В нескольких километрах от них в сторону Москвы мчалась «Волга», на заднем сиденье которой размышлял, уставившись в окно, Обращиков.
Добравшись до кабинета, он вытянул из кармана плаща, висевшего в углу на казенной растопырке, блокнотик, полистал его и, не садясь, набрал длинный номер на одном из украшавших тумбочку при столе дисковом аппарате.
— Володя? Здравствуй, родной. Это такой Василь Ефимыч беспокоит. Ага. Здоров, слава богу. А ты? Вот и чудненько. Посоветоваться хочу по маленькому поводу. Мы человечка ищем, знакомого твоего. Гильфанов фамилия. Он нам здорово помочь в одном деле может. Не подскажешь, где его лучше поискать?
7
…А пока через грани Кристалла, через многие пространства, все еще идет человек в черной коже. Тот, кто стрелял в детей и кто, если прикажут, будет стрелять снова.
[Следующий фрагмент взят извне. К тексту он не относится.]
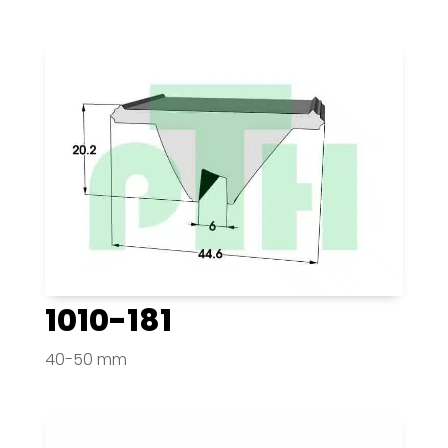
1010-181
40-50 mm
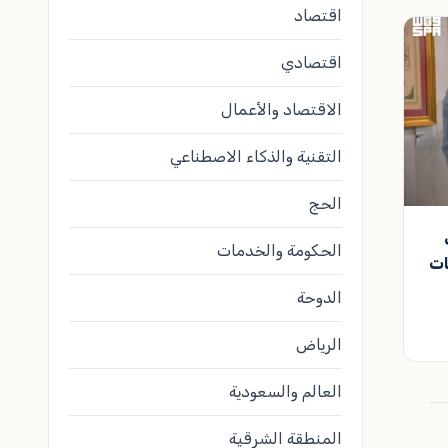
اقتصاد
اقتصادي
الاقتصاد والأعمال
التقنية والذكاء الاصطناعي
الحج
الحكومة والخدمات
يات
الدوحة
الرياض
العالم والسعودية
المنطقة الشرقية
Занятия в этом году начнутся поздно, 15 сентября. Мама здорово переживала, говорила, что мы все отстанем и будем двоечниками. А я сначала обрадовался, что каникулы такие длинные и без войны, так что не придется больше никуда уезжать, а можно будет гулять где хочешь. Но гулять было скучно, потому что большинство знакомых пацанов не приехали с каникул, а дома грустно, потому что мама с папой все время грустные. Мне, правда, виду не показывали. Наоборот, постоянно шутили и улыбались. Но я услышал однажды, когда с улицы пришел, а они еще об этом не знали, как мама сказала:
— Айрат, ты-то в чем виноват?
— А в том, что полез не свое дело. Сказано же: делай что должен, и будь что будет. А я попер делать то, что не должен. Демиург хренов. И кто виноват, получается?
Тут они меня увидели и снова принялись улыбаться.
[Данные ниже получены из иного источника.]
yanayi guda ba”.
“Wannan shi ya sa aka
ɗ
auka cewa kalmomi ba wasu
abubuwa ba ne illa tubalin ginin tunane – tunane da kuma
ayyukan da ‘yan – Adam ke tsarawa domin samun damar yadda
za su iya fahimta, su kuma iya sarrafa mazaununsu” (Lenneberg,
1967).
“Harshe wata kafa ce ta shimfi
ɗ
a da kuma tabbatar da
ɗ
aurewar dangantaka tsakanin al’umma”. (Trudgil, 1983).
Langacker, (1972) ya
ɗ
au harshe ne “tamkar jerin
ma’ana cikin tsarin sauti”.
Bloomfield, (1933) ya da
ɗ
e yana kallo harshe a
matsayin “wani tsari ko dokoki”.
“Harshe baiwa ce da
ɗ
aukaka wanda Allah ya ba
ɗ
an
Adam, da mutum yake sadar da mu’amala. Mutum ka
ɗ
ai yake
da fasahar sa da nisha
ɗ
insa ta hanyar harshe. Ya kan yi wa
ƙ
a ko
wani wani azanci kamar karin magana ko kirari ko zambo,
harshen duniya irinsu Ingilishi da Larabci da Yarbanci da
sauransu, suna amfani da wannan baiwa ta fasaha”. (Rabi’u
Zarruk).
А я потом у Галии пытался узнать, про что папа с мамой говорили, но она глупости только какие-то болтает, а толку от нее не добьешься.
Зато теперь все делается лучше. Папа стал по правде спокойным и веселым, как раньше, и снова начал ходить на работу. Хотя и сказал мне, что работать будет в другой газете, которую сам сделает и которая будет правильной и честной. Это, по-моему, глупости: как может один человек газету сделать, она же в типографии печатается. Но спорить с папой не стал, а то он опять расстроится.
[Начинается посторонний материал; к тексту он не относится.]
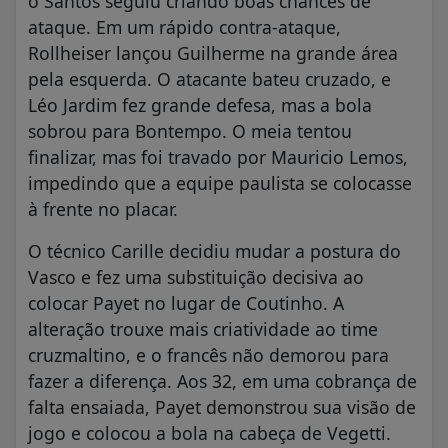
o Santos seguiu criando boas chances de
ataque. Em um rápido contra-ataque,
Rollheiser lançou Guilherme na grande área
pela esquerda. O atacante bateu cruzado, e
Léo Jardim fez grande defesa, mas a bola
sobrou para Bontempo. O meia tentou
finalizar, mas foi travado por Mauricio Lemos,
impedindo que a equipe paulista se colocasse
à frente no placar.
O técnico Carille decidiu mudar a postura do
Vasco e fez uma substituição decisiva ao
colocar Payet no lugar de Coutinho. A
alteração trouxe mais criatividade ao time
cruzmaltino, e o francês não demorou para
fazer a diferença. Aos 32, em uma cobrança de
falta ensaiada, Payet demonstrou sua visão de
jogo e colocou a bola na cabeça de Vegetti.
И во дворе дело появилось. Я познакомился со здоровой такой девчонкой. Ее Чулпан звать, она совсем большая, лет на пять старше меня, и переехала в десятиэтажку, ее по соседству построили. Мама сказала, что это ментовской дом, потому что его милиция для себя построила. Но Чулпан сказала, что ее папа не милиционер, а спецназовец, это совсем разные вещи. Думаю, она врет. Она вообще много врет. Сказала, например, что у нее лучшую подругу убили. Но я же знаю, что детей не убивают, а только взрослых.